Ia mengatakan masalah "people smuggling" bukanlah sebuah pilihan utama bagi nelayan NTT, tetapi faktor pencemaran yang mendorong mereka untuk melakukan aksi penyelundupan manusia ke Australia, karena tawarannya berkisar antara Rp10 juta-Rp100 juta tergantung dari berapa jumlah orang yang hendak diseberangkan secara ilegal ke negeri Kanguru.
"Masalah utamanya ada pada persoalan pencemaran minyak di Laut Timor akibat meledaknya sumur minyak Montara di Blok Atlas Barat Laut Timor pada 21 Agustus 2009. Kondisi inilah yang mendorong nelayan kita mencari pilihan baru, karena bagaimana pun mereka juga punya keluarga yang harus dinafkahi," katanya.
Menurut Wetan Songa masalah pencemaran tersebut seharusnya segera dituntaskan oleh Indonesia dan Australia serta perusahaan pencemar, PTTEP Australasia untuk memurnikan kembali ekosistem dan ekologi di Laut Timor yang tercemar akibat tumpahan minyak dan zat timah hitam berbahaya serta kondesat lainnya.
Kondisi buruk di Laut Timor itu diperparah lagi dengan zat pelarut berbahaya (dispersant) yang disemprotkan Otoritas Keselamatan Maritim Australia (AMSA) untuk menenggelamkan tumpahan minyak ke dasar Laut Timor.
"Sudah saatnya dilakukan sebuah penelitian ilmiah yang independen dan terbuka oleh kedua negara (RI-Australia) serta perusahaan pencemar PTTEP Australasia dan masyarakat Timor bagian barat NTT yang diwakili oleh Yayasan Peduli Timor Barat (YPTB) yang terkenal sangat getol dalam memperjuangkan hak dan kepentingan rakyat NTT selama ini di Laut Timor.
Ketua Aliansi Nelayan Tradisional Laut Timor (Antralamor) H Mustafa juga mengakui bahwa belakangan ini para nelayan suka menyelundupkan manusia ke Australia, karena imbalan yang diberikan oleh para imigran gelap, jauh lebih menjanjikan ketimbang hasil yang diperoleh dari menangkap ikan.
Mustafa menegaskan sejak wilayah perairan Laut Timor tercemar minyak mentah dan zat timah hitam berbahaya akibat meledaknya sumur minyak Montara di Blok Atlas Barat Laut Timor pada 21 Agustus 2009, penghasilan para nelayan turun drastis karena semakin sulit mendapatkan ikan di Laut Timor yang menjadi sumber kehidupan nelayan selama ini.
Ia mengatakan dalam tahun ini belum ada anggota Antralamor yang ditangkap patroli pengamanan pantai Australia atas tuduhan menyelundup manusia ke negeri Kanguru, kecuali pada 2010.
"Tahun lalu, ada tiga orang anak buah saya yang ditangkap dan saat ini masih berada di penjara Brisbane atas tuduhan menyelundupkan manusia ke Australia.

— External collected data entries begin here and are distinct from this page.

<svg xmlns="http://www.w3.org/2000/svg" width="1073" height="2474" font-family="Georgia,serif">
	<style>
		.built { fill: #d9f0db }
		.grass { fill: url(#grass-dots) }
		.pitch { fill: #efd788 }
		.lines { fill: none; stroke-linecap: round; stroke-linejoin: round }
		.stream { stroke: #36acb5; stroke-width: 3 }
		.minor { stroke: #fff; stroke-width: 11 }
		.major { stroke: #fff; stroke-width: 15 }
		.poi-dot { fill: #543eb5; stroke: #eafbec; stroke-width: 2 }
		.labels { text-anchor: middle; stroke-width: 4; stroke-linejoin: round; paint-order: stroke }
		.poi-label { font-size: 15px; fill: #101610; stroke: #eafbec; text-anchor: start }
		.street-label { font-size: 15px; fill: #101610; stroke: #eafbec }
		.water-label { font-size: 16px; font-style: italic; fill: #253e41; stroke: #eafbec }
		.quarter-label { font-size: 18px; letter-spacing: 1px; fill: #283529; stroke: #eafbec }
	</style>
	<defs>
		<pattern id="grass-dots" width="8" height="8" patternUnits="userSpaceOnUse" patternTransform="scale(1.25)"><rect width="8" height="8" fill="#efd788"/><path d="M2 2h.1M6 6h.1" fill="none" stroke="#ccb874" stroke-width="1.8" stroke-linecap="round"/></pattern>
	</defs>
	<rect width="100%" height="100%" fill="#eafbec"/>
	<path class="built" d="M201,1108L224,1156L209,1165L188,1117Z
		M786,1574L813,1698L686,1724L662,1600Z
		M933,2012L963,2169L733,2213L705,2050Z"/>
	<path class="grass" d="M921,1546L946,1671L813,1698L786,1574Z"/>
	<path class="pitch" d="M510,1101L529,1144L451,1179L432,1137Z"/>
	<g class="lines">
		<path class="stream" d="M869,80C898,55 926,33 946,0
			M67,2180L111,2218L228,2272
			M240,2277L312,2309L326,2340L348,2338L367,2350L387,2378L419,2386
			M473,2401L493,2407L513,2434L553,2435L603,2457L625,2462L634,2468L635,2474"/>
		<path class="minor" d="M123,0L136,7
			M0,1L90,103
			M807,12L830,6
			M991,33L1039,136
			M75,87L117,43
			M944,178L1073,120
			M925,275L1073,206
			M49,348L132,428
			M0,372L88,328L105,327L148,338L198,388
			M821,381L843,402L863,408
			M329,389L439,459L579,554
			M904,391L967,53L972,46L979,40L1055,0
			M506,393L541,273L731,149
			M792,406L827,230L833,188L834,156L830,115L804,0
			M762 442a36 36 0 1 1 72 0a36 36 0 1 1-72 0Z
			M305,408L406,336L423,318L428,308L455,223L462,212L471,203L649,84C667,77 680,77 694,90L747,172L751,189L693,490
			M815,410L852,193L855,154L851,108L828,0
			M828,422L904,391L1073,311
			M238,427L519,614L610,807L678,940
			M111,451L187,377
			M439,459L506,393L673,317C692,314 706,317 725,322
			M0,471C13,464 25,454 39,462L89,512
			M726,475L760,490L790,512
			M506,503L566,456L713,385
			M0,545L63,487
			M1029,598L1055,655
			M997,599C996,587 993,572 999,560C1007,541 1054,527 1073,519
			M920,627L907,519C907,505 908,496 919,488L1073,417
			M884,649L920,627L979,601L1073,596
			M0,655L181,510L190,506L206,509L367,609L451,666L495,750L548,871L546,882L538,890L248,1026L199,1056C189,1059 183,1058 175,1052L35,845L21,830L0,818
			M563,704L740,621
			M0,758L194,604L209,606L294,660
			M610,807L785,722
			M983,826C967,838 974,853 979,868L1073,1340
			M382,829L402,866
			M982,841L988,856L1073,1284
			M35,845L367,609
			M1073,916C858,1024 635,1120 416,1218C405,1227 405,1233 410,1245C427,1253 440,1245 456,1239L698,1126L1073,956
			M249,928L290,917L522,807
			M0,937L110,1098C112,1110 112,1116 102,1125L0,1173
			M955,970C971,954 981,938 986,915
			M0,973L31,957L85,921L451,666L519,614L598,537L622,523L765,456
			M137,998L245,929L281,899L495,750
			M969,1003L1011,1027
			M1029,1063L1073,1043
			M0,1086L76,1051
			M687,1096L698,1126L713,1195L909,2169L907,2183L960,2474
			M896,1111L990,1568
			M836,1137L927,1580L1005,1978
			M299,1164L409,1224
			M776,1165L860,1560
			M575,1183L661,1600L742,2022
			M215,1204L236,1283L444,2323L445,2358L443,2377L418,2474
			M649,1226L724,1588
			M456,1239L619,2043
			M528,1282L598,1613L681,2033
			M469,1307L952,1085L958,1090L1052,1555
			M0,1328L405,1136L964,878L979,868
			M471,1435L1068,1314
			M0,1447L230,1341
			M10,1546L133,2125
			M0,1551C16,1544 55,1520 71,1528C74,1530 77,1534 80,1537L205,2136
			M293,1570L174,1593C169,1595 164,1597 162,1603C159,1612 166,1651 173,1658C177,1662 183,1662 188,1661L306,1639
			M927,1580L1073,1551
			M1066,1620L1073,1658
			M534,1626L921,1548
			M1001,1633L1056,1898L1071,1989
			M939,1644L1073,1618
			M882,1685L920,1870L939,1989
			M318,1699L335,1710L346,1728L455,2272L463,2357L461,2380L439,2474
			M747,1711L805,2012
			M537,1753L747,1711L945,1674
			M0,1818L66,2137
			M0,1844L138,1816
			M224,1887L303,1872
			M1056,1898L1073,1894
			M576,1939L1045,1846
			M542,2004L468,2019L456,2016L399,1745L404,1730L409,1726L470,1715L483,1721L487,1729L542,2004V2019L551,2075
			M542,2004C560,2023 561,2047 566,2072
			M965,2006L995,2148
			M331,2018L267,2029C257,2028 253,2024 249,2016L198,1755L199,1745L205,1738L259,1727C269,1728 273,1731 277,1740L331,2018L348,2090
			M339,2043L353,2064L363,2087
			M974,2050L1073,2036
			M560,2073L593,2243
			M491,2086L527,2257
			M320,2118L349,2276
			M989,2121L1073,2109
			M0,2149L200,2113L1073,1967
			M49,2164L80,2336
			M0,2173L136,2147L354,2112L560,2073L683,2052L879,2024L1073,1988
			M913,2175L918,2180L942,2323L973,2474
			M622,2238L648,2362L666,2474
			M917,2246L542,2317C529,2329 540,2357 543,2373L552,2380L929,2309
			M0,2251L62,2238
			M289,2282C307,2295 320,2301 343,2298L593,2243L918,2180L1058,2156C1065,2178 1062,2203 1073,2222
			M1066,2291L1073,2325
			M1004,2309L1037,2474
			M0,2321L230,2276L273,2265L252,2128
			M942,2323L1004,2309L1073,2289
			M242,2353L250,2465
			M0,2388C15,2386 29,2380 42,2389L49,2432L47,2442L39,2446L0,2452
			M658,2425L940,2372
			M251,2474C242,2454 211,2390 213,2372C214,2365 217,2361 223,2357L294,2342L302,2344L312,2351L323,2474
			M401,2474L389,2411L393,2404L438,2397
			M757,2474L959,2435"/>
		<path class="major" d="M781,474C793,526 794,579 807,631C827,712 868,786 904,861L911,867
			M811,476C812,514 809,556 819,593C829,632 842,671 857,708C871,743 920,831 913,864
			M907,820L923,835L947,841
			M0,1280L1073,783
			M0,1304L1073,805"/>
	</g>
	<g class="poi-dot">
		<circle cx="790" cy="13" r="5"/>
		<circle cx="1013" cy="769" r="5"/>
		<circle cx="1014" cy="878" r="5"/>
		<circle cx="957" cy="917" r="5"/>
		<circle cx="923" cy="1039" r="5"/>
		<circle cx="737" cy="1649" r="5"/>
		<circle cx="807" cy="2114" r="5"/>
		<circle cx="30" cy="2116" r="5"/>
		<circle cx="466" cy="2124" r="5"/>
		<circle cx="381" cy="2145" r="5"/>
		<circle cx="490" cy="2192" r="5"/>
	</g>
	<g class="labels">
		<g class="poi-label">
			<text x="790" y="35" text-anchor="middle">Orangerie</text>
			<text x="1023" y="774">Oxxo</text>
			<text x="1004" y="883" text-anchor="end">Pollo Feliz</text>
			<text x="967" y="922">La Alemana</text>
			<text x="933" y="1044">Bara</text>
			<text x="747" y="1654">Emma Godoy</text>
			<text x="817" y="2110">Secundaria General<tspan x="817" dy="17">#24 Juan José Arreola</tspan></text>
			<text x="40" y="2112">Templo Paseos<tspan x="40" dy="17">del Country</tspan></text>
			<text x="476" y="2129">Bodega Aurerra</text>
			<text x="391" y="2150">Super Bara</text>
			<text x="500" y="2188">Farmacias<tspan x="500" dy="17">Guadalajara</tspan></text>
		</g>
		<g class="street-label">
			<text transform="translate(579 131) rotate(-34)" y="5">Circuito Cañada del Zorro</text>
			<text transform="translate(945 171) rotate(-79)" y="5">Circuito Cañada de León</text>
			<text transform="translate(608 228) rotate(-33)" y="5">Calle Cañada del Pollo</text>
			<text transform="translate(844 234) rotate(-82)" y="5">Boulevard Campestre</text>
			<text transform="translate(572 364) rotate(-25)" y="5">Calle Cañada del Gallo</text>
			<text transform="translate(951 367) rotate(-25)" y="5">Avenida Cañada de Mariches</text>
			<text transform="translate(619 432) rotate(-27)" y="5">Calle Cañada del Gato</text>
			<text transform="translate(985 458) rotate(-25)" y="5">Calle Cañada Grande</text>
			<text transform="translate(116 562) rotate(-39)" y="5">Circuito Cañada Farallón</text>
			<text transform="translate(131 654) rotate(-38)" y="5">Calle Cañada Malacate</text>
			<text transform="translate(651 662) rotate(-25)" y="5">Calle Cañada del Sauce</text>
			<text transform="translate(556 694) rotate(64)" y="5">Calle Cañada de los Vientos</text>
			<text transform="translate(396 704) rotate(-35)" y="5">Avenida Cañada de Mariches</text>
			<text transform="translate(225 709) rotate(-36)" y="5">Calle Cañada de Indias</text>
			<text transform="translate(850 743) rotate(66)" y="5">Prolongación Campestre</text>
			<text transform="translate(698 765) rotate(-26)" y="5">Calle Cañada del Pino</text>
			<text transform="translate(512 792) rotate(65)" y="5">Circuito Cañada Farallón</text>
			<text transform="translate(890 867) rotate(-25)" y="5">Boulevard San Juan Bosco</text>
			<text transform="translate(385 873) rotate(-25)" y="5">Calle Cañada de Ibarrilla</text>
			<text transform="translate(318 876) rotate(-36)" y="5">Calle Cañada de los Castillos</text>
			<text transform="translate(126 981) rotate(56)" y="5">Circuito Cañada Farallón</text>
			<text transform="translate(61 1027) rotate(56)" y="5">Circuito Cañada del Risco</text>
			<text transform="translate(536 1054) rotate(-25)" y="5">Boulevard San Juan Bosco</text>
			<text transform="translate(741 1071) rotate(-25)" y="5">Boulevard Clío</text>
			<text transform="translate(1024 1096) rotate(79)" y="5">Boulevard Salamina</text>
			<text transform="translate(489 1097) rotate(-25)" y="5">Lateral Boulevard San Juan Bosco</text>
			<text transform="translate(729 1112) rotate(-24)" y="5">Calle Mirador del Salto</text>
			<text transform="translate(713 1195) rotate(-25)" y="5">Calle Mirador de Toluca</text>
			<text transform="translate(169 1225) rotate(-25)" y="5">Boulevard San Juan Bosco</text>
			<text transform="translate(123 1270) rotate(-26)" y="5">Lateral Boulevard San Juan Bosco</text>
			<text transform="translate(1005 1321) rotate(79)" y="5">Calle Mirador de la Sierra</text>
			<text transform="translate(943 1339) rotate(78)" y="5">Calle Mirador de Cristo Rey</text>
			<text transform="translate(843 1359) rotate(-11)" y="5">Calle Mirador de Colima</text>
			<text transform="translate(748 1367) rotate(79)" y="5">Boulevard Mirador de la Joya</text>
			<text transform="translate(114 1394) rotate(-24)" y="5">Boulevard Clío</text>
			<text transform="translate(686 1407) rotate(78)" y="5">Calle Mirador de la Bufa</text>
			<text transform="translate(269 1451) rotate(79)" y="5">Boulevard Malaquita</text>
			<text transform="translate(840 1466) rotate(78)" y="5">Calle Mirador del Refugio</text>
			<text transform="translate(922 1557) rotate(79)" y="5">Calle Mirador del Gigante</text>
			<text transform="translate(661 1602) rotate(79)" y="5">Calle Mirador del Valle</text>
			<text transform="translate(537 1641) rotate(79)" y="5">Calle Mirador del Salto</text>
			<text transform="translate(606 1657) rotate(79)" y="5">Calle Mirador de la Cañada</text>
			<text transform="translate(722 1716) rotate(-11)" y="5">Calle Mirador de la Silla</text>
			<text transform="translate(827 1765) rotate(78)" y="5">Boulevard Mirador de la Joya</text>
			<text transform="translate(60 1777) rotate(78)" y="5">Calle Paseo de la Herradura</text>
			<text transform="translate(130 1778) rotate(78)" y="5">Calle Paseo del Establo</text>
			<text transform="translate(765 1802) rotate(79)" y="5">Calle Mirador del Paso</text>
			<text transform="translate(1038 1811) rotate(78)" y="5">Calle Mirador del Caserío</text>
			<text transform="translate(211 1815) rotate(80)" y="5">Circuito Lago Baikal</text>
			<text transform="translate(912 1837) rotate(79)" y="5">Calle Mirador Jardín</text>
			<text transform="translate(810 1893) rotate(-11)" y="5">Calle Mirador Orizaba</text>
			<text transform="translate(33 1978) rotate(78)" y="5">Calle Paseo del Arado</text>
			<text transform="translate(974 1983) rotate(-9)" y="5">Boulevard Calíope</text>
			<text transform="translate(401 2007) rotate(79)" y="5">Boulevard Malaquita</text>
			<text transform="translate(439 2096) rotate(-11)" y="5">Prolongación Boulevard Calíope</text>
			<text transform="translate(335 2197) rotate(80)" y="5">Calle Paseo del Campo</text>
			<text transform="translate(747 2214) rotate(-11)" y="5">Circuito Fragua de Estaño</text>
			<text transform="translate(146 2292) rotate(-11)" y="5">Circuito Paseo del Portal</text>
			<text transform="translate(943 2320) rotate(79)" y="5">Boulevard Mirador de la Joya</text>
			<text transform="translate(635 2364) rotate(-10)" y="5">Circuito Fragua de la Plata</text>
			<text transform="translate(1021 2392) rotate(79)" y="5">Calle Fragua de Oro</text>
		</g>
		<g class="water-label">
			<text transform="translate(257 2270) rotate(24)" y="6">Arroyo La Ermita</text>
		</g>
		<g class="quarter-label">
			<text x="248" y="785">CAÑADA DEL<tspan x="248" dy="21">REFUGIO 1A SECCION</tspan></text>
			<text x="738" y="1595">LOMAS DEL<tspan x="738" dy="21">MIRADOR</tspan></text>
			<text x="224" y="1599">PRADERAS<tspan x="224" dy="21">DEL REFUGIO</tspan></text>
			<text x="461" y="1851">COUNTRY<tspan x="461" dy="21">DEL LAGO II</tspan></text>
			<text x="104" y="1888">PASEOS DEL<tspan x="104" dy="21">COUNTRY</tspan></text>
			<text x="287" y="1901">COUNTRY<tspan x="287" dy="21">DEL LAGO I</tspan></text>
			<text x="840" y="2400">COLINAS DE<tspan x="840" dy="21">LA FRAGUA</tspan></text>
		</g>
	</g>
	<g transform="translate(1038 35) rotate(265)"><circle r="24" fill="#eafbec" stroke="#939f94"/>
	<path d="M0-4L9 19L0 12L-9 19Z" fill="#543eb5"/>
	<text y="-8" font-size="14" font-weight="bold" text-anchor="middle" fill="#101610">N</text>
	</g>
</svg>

Mereka mendapat tawaran yang cukup menggiurkan sehingga memilih jalan untuk melakukan tindakan tersebut," katanya.
Menurut Mustafa, tawaran yang dilontarkan para imigran gelap kepada para pemilik perahu berkisar antara Rp10 juta sampai Rp100 juta untuk mengantar mereka ke Australia secara ilegal.
"Harga yang ditawarkan itu disesuaikan dengan jumlah imigran yang hendak diseberangkan secara ilegal ke Australia. Kalau mereka dalam jumlah banyak dengan menggunakan perahu berukuran besar, harganya bisa mencapai Rp100 juta," katanya menjelaskan.
Ia mengatakan jalan pintas yang dilakukan nelayan NTT yang tergabung dalam wadah Antralamor itu, karena sudah semakin sulit mendapatkan ikan di Laut Timor yang menjadi sumber kehidupan para nelayan selama ini.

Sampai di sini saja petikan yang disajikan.